Les ongles de Sayari ripaient sur sa peau. Elle est un peu trop insistante… Comme ses frissons se transmettaient à la marchande, comme des fredonnements ponctuaient le mutisme, Oranne n’osa guère se détourner.
— Très bien ! enchaîna la noble. Puisque tu acceptes, je vais enrichir ta culture ! À vrai dire, je trouve cela triste que peu connaissent les origines de la présente fête.
— Voici donc votre anecdote sordide ?
— Écoute avant d’exprimer ta perplexité ! Cette histoire remonte à la fondation d’Amberadie. Les cités ne se bâtissent pas en un jour : beaucoup ont évolué de simples hameaux en les denses merveilles que nous connaissons aujourd’hui. Entre les deux étapes, il a bien fallu ériger les murailles. Tel fut le rôle attribué à Néhou Nokret qui, avant ce moment fatidique, était considéré comme le meilleur architecte vivant.
— Fatidique ? En quoi cet événement l’était ?
— Néhou a dirigé l’opération d’une main de maître. Il a apporté un soin remarquable aux détails, si bien que les murailles tiennent encore aujourd’hui, après tous ces siècles. Néanmoins, il possédait une fascination étrange pour le concept de l’équilibre. Ce fut seulement son ultime œuvre achevée que tout prit son sens. Car le bougre avait en fait l’ardent désir de détruire sa propre création.
— Il devait être fou !
— Peut-être. Toujours est-il qu’il était meilleur architecte. Aussi n’a-t-il réussi à faire s’effondre qu’un minuscule pan des remparts. Ils se sont écrasés sur lui, pauvre vieil homme qui avait mésestimé l’ampleur de la chute des gravats.
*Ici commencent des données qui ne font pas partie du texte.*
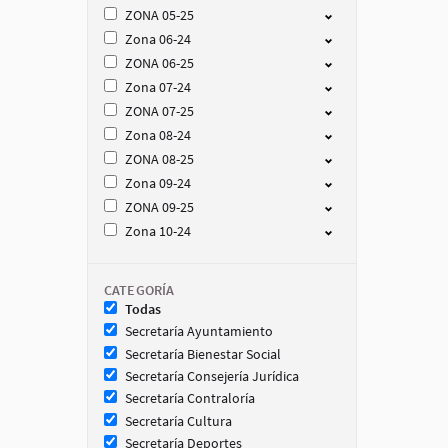
ZONA 05-25
Zona 06-24
ZONA 06-25
Zona 07-24
ZONA 07-25
Zona 08-24
ZONA 08-25
Zona 09-24
ZONA 09-25
Zona 10-24
CATEGORÍA
Todas
Secretaría Ayuntamiento
Secretaría Bienestar Social
Secretaría Consejería Jurídica
Secretaría Contraloría
Secretaría Cultura
Secretaría Deportes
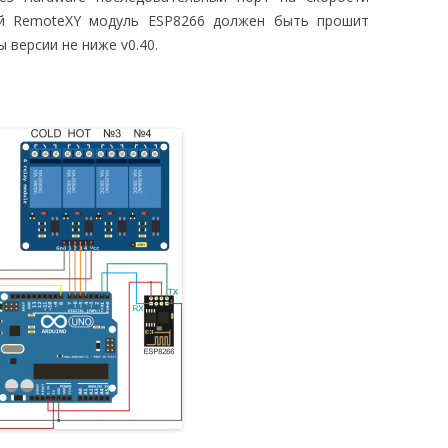
ой RemoteXY модуль ESP8266 должен быть прошит
версии не ниже v0.40.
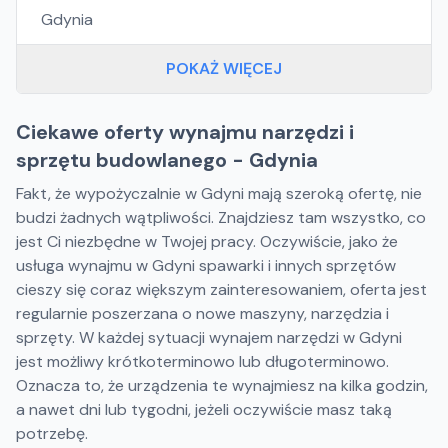
Gdynia
POKAŻ WIĘCEJ
Ciekawe oferty wynajmu narzędzi i
sprzętu budowlanego - Gdynia
Fakt, że wypożyczalnie w Gdyni mają szeroką ofertę, nie
budzi żadnych wątpliwości. Znajdziesz tam wszystko, co
jest Ci niezbędne w Twojej pracy. Oczywiście, jako że
usługa wynajmu w Gdyni spawarki i innych sprzętów
cieszy się coraz większym zainteresowaniem, oferta jest
regularnie poszerzana o nowe maszyny, narzędzia i
sprzęty. W każdej sytuacji wynajem narzędzi w Gdyni
jest możliwy krótkoterminowo lub długoterminowo.
Oznacza to, że urządzenia te wynajmiesz na kilka godzin,
a nawet dni lub tygodni, jeżeli oczywiście masz taką
potrzebę.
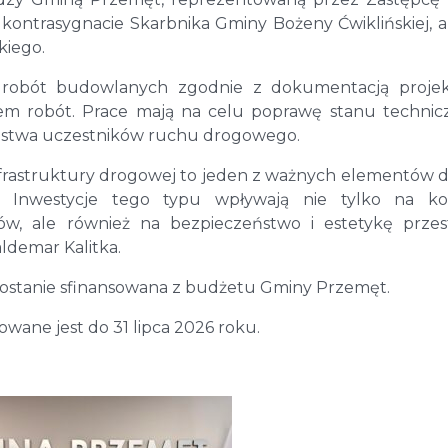
ontrasygnacie Skarbnika Gminy Bożeny Ćwiklińskiej, a
kiego.
e robót budowlanych zgodnie z dokumentacją projek
rem robót. Prace mają na celu poprawę stanu techni
eństwa uczestników ruchu drogowego.
nfrastruktury drogowej to jeden z ważnych elementów d
 Inwestycje tego typu wpływają nie tylko na ko
ów, ale również na bezpieczeństwo i estetykę przes
ldemar Kalitka.
i zostanie sfinansowana z budżetu Gminy Przemęt.
ane jest do 31 lipca 2026 roku.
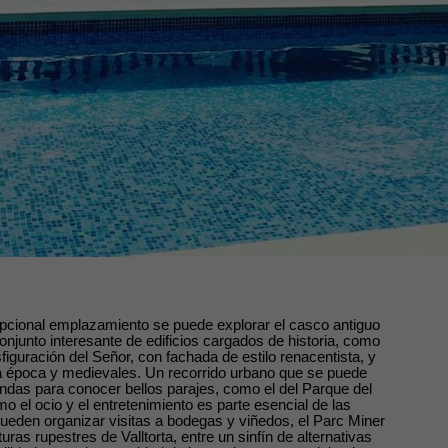
epcional emplazamiento se puede explorar el casco antiguo
njunto interesante de edificios cargados de historia, como
sfiguración del Señor, con fachada de estilo renacentista, y
 época y medievales. Un recorrido urbano que se puede
ndas para conocer bellos parajes, como el del Parque del
el ocio y el entretenimiento es parte esencial de las
pueden organizar visitas a bodegas y viñedos, el Parc Miner
turas rupestres de Valltorta, entre un sinfín de alternativas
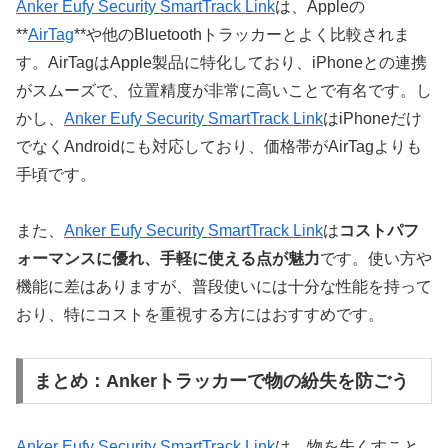
Anker Eufy Security SmartTrack Link
は、Appleの
**
AirTag
**や他のBluetoothトラッカーとよく比較されま
す。AirTagはApple製品に特化しており、iPhoneとの連携
がスムーズで、位置精度が非常に高いことで有名です。し
かし、
Anker Eufy Security SmartTrack Link
はiPhoneだけ
でなくAndroidにも対応しており、価格帯がAirTagよりも
手頃です。
また、
Anker Eufy Security SmartTrack Link
は
コストパフ
ォーマンスに優れ、手軽に使える点が魅力
です。使い方や
機能に差はありますが、普段使いには十分な性能を持って
おり、特にコストを重視する方にはおすすめです。
まとめ：Ankerトラッカーで物の紛失を防ごう
Anker Eufy Security SmartTrack Link
は、物を失くすこと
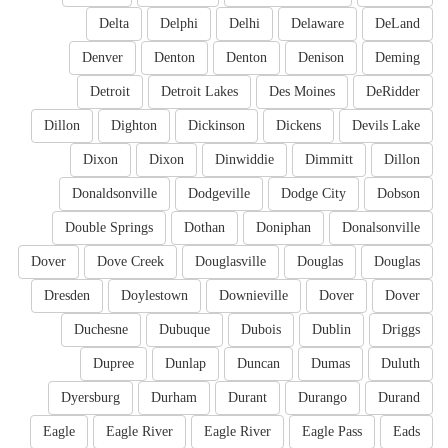
Delta
Delphi
Delhi
Delaware
DeLand
Denver
Denton
Denton
Denison
Deming
Detroit
Detroit Lakes
Des Moines
DeRidder
Dillon
Dighton
Dickinson
Dickens
Devils Lake
Dixon
Dixon
Dinwiddie
Dimmitt
Dillon
Donaldsonville
Dodgeville
Dodge City
Dobson
Double Springs
Dothan
Doniphan
Donalsonville
Dover
Dove Creek
Douglasville
Douglas
Douglas
Dresden
Doylestown
Downieville
Dover
Dover
Duchesne
Dubuque
Dubois
Dublin
Driggs
Dupree
Dunlap
Duncan
Dumas
Duluth
Dyersburg
Durham
Durant
Durango
Durand
Eagle
Eagle River
Eagle River
Eagle Pass
Eads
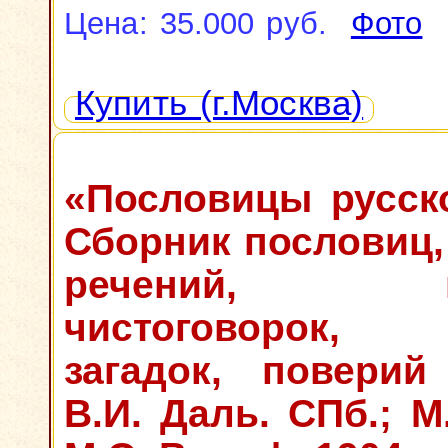
Цена: 35.000 руб.
Фото
Купить (г.Москва)
«Пословицы русско
Сборник пословиц,
речений, при
чистоговорок, п
загадок, поверий
В.И. Даль. СПб.; М.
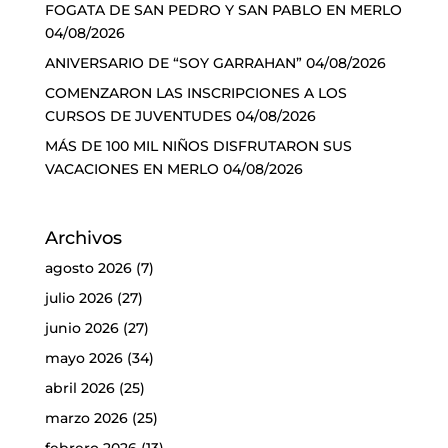
FOGATA DE SAN PEDRO Y SAN PABLO EN MERLO
04/08/2026
ANIVERSARIO DE “SOY GARRAHAN”
04/08/2026
COMENZARON LAS INSCRIPCIONES A LOS
CURSOS DE JUVENTUDES
04/08/2026
MÁS DE 100 MIL NIÑOS DISFRUTARON SUS
VACACIONES EN MERLO
04/08/2026
Archivos
agosto 2026
(7)
julio 2026
(27)
junio 2026
(27)
mayo 2026
(34)
abril 2026
(25)
marzo 2026
(25)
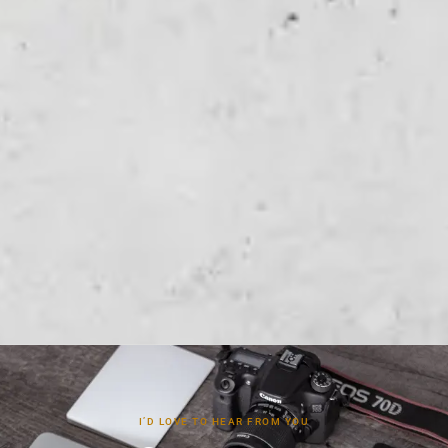
I’D LOVE TO HEAR FROM YOU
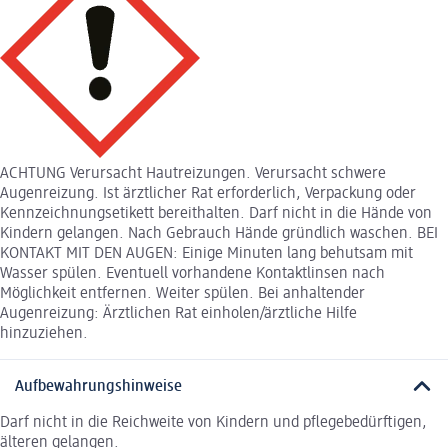
ACHTUNG Verursacht Hautreizungen. Verursacht schwere
Augenreizung. Ist ärztlicher Rat erforderlich, Verpackung oder
Kennzeichnungsetikett bereithalten. Darf nicht in die Hände von
Kindern gelangen. Nach Gebrauch Hände gründlich waschen. BEI
KONTAKT MIT DEN AUGEN: Einige Minuten lang behutsam mit
Wasser spülen. Eventuell vorhandene Kontaktlinsen nach
Möglichkeit entfernen. Weiter spülen. Bei anhaltender
Augenreizung: Ärztlichen Rat einholen/ärztliche Hilfe
hinzuziehen.
Aufbewahrungshinweise
Darf nicht in die Reichweite von Kindern und pflegebedürftigen,
älteren gelangen.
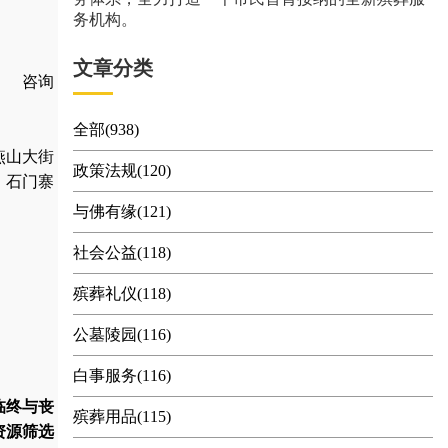
务机构。
文章分类
置 咨询
全部(938)
燕
山大街
政策法规(120)
石门寨
与佛有缘(121)
社会公益(118)
殡葬礼仪(118)
公墓陵园(116)
白事服务(116)
临终与丧
殡葬用品(115)
资源筛选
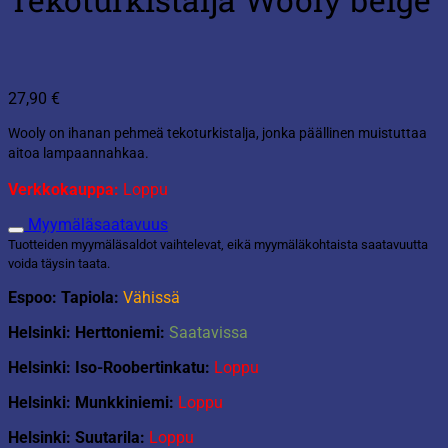
27,90
€
Wooly on ihanan pehmeä tekoturkistalja, jonka päällinen muistuttaa
aitoa lampaannahkaa.
Verkkokauppa:
Loppu
Myymäläsaatavuus
Tuotteiden myymäläsaldot vaihtelevat, eikä myymäläkohtaista saatavuutta
voida täysin taata.
Espoo: Tapiola:
Vähissä
Helsinki: Herttoniemi:
Saatavissa
Helsinki: Iso-Roobertinkatu:
Loppu
Helsinki: Munkkiniemi:
Loppu
Helsinki: Suutarila:
Loppu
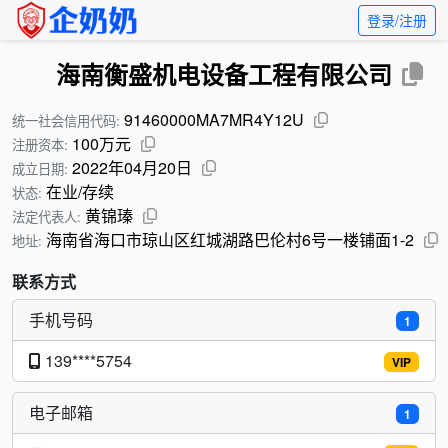
登录/注册
海南衡盛机电设备工程有限公司
91460000MA7MR4Y12U
统一社会信用代码:
100万元
注册资本:
2022年04月20日
成立日期:
在业/存续
状态:
黄锦瑧
法定代表人:
海南省海口市琼山区红城湖路巴伦村6号一楼铺面1-2
地址:
联系方式
手机号码
1
139****5754
VIP
电子邮箱
1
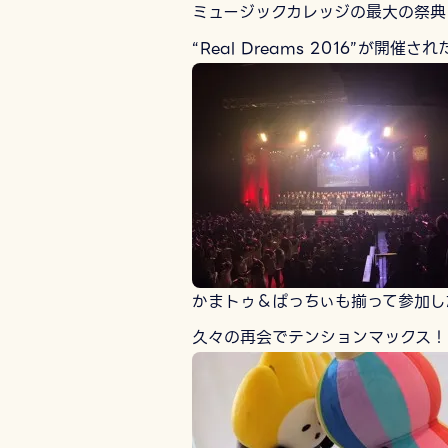
ミュージックカレッジの最大の祭典
“Real Dreams 2016”が開催さ
かまトゥ＆ぱっちぃも揃って参加し
久々の再会でテンションマックス！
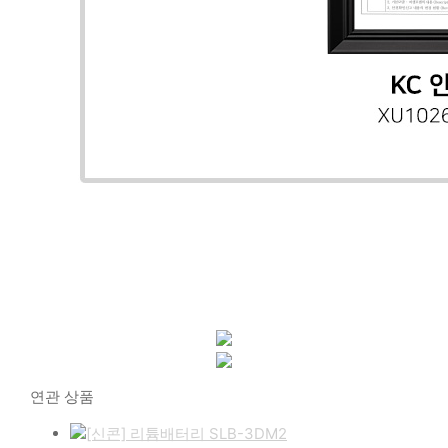
연관 상품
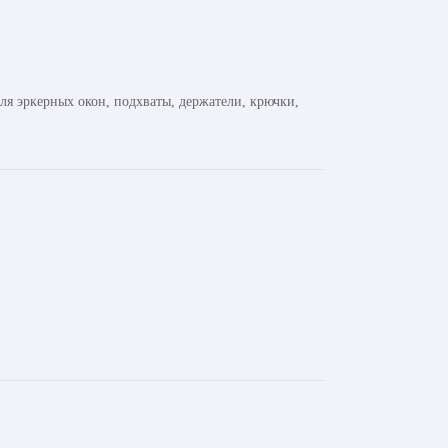
ля эркерных окон, подхваты, держатели, крючки,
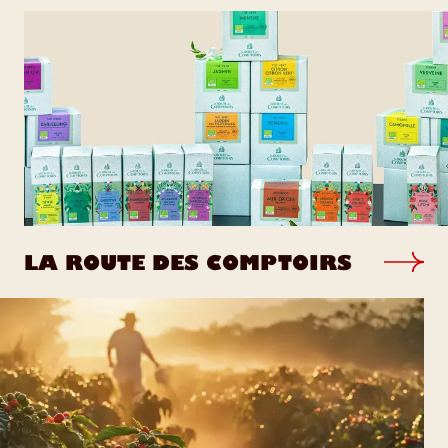
LA ROUTE DES COMPTOIRS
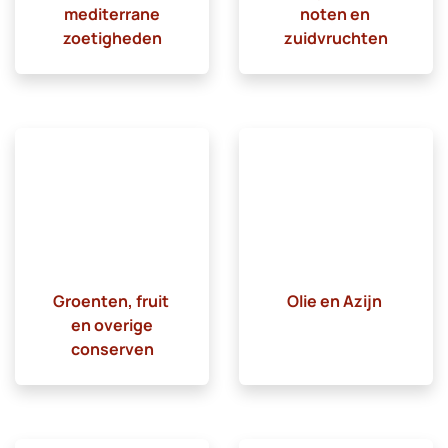
mediterrane
noten en
zoetigheden
zuidvruchten
Groenten, fruit
Olie en Azijn
en overige
conserven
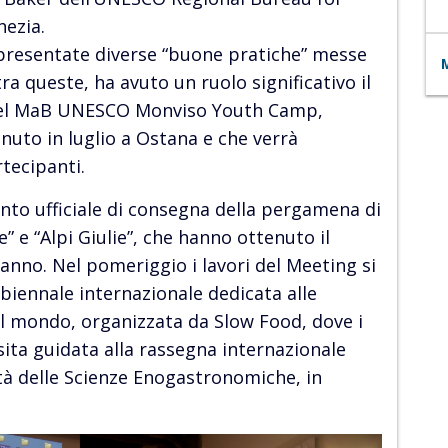
nezia.
presentate diverse “buone pratiche” messe
tra queste, ha avuto un ruolo significativo il
 del MaB UNESCO Monviso Youth Camp,
nuto in luglio a Ostana e che verrà
tecipanti.
ento ufficiale di consegna della pergamena di
” e “Alpi Giulie”, che hanno ottenuto il
anno. Nel pomeriggio i lavori del Meeting si
 biennale internazionale dedicata alle
el mondo, organizzata da Slow Food, dove i
sita guidata alla rassegna internazionale
ità delle Scienze Enogastronomiche, in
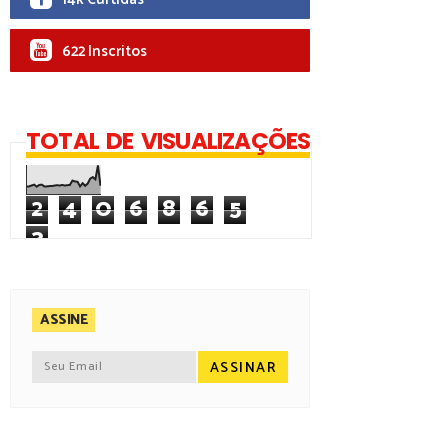
622 Inscritos
TOTAL DE VISUALIZAÇÕES
2
4
0
6
8
6
5
3
ASSINE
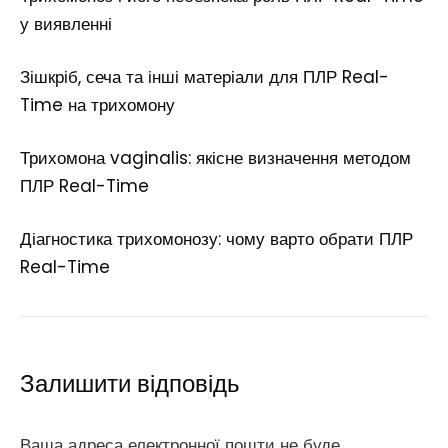
у виявленні
Зішкріб, сеча та інші матеріали для ПЛР Real-
Time на трихомону
Трихомона vaginalis: якісне визначення методом
ПЛР Real-Time
Діагностика трихомонозу: чому варто обрати ПЛР
Real-Time
Залишити відповідь
Ваша адреса електронної пошти не буде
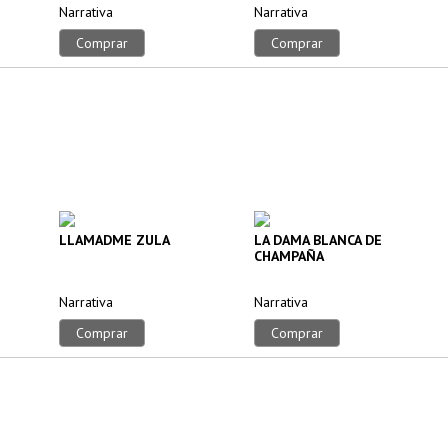
Narrativa
Narrativa
Comprar
Comprar
LLAMADME ZULA
LA DAMA BLANCA DE
CHAMPAÑA
Narrativa
Narrativa
Comprar
Comprar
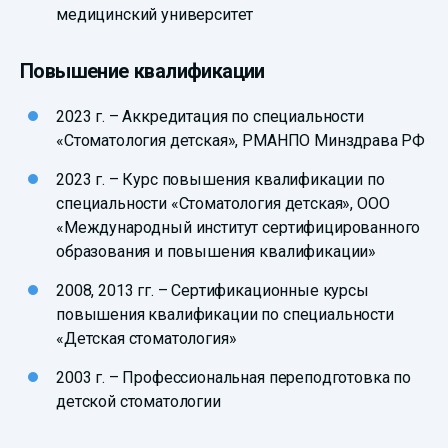
медицинский университет
Повышение квалификации
2023 г. – Аккредитация по специальности
«Стоматология детская», РМАНПО Минздрава РФ
2023 г. – Курс повышения квалификации по
специальности «Стоматология детская», ООО
«Международный институт сертифицированного
образования и повышения квалификации»
2008, 2013 гг. – Сертификационные курсы
повышения квалификации по специальности
«Детская стоматология»
2003 г. – Профессиональная переподготовка по
детской стоматологии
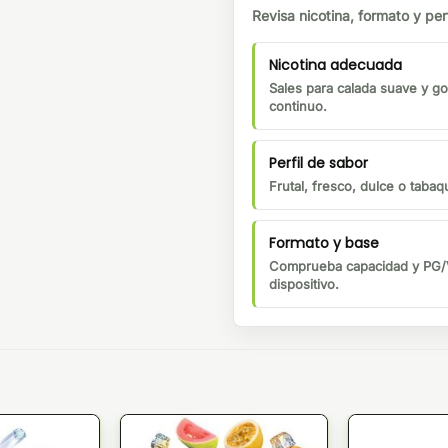
Revisa nicotina, formato y perf
Nicotina adecuada
Sales para calada suave y go
continuo.
Perfil de sabor
Frutal, fresco, dulce o tabaqu
Formato y base
Comprueba capacidad y PG/V
dispositivo.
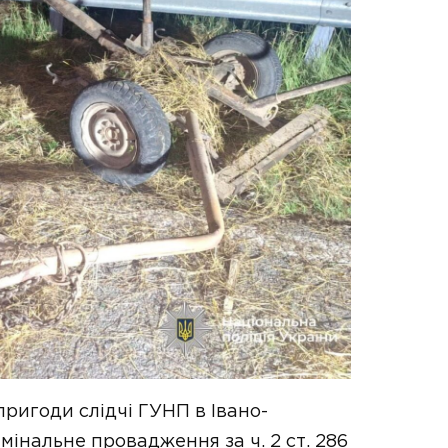
ригоди слідчі ГУНП в Івано-
мінальне провадження за ч. 2 ст. 286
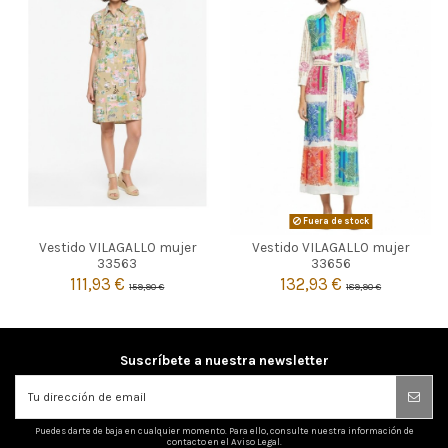
CRUDO
Fuera de stock
Vestido VILAGALLO mujer
Vestido VILAGALLO mujer

42
44
Agotado
33563
33656
111,93 €
132,93 €
159,90 €
189,90 €

Añadir al carrito
Suscríbete a nuestra newsletter
Puedes darte de baja en cualquier momento. Para ello, consulte nuestra información de
contacto en el Aviso Legal.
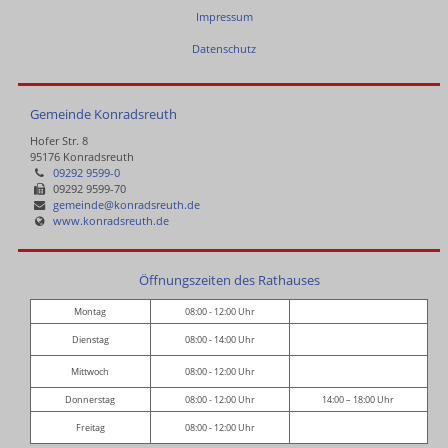
Impressum
Datenschutz
Gemeinde Konradsreuth
Hofer Str. 8
95176 Konradsreuth
09292 9599-0
09292 9599-70
gemeinde@konradsreuth.de
www.konradsreuth.de
Öffnungszeiten des Rathauses
Montag
08:00 - 12:00 Uhr
Dienstag
08:00 - 14:00 Uhr
Mittwoch
08:00 - 12:00 Uhr
Donnerstag
08:00 - 12:00 Uhr
14:00 – 18:00 Uhr
Freitag
08:00 - 12:00 Uhr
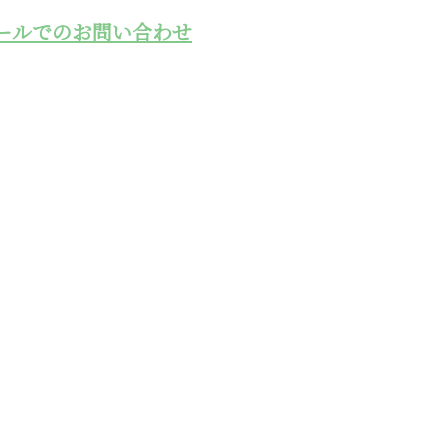
ールでのお問い合わせ
工事用モノレー
県の株式会社エ
の業者なら熊本県の株式会社エーステックへ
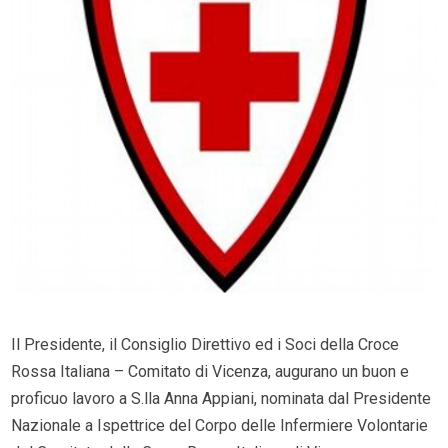
Il Presidente, il Consiglio Direttivo ed i Soci della Croce
Rossa Italiana – Comitato di Vicenza, augurano un buon e
proficuo lavoro a S.lla Anna Appiani, nominata dal Presidente
Nazionale a Ispettrice del Corpo delle Infermiere Volontarie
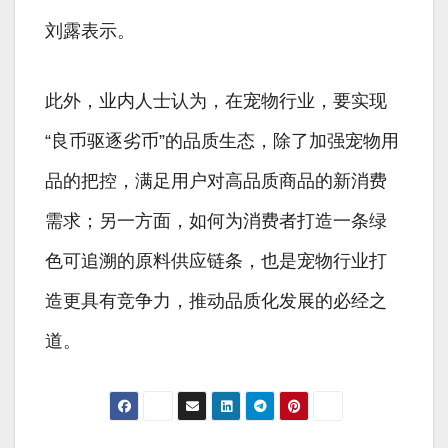
刘露表示。
此外，业内人士认为，在宠物行业，要实现
“良币驱逐劣币”的品质生态，除了加强宠物用
品的把控，满足用户对高品质商品的新消费
需求；另一方面，如何为消费者打造一条绿
色可追溯的原料供应链条，也是宠物行业打
造更具有竞争力，推动品质化发展的必经之
道。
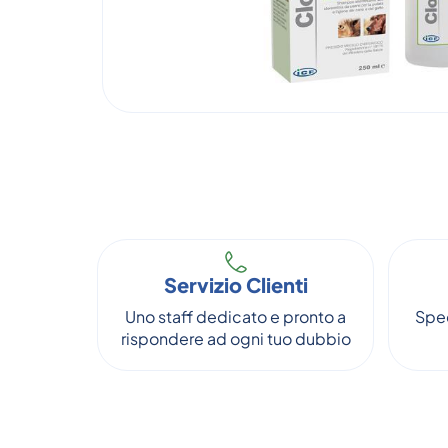
Servizio Clienti
Uno staff dedicato e pronto a
Sped
rispondere ad ogni tuo dubbio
Autant avouer qu’il ne restait plus grand-chose du bonhomme une fois extirpé des décombres…
— C’est donc l’origine de la fête des instaurateurs ? Un drame pareil ?
— Il fut la seule victime de ses extravagances, mais bien d’autres auraient pu périr. Face à cette possibilité, l’on préféra ne pas se focaliser sur le négatif. Au lieu de récompenser un seul homme, on remercia la multitude, les instaurateurs de la cité d’Amberadie telle que nous la connaissons. Une centaine de braves hommes et femmes, parfait pour oublier l’intrus, qui avant cette histoire, empêchait les autres de se démarquer.
— Mais finalement, vous n’avez cité que son nom, et oublié les autres.
Les yeux de Sayari se dilatèrent. Elle secoua Oranne plusieurs secondes durant. Elle est folle aussi, ma parole ! Elle finit par la lâcher, non sans brandir sa coupe de vin encore pleine.
— Tes contestations ruinent tout ! se plaignit-elle. Je n’allais pas t’assommer avec une centaine de mots. J’ignore comment c’est à Gisde, mais ici, en Amberadie, nous aimons nous assumer ! La partie essentielle est que cela nous donne une excuse pour boire jusqu’à plus soif ! Ma chère Oranne, toi qui es si réservée, je suis ravie de partager !
Soudain Sayari plaqua la coupe contre les lèvres d’Oranne, et la força à avaler des lampées de vin. Le liquide irrita sa gorge à mesure qu’elle avala. Trop pétrifiée pour résister, la marchande se retira une fois la coupe vidée, par-devers le sourire effrayant de la vieille femme.
Dans quel état serai-je dans quelques minutes ? J’ai déjà accompli mon rôle, mais cela reste intolérable ! Je dois… Une ombre fila entre Oranne et Sayari. Derrière la négociatrice émergea la silhouette de la nourrice, le visage lustré de sueur, opinant à son intention.
— Pardonnez-moi, dit Clédi. Les enfants ont soif.
Oranne cilla en la voyant tenir la cruche d’eau. Elle essuya une goutte de transpiration en l’observant adresser un signe à Renys et Ulienik. Oh non, c’est le moment… Une fois que les enfants furent à proximité, elle leur servit deux gobelets, avant d’en remplir un troisième.
— Je suis assoiffée aussi ! s’exclama Clédi.
Et elle engloutit l’entièreté du contenu en quelques secondes.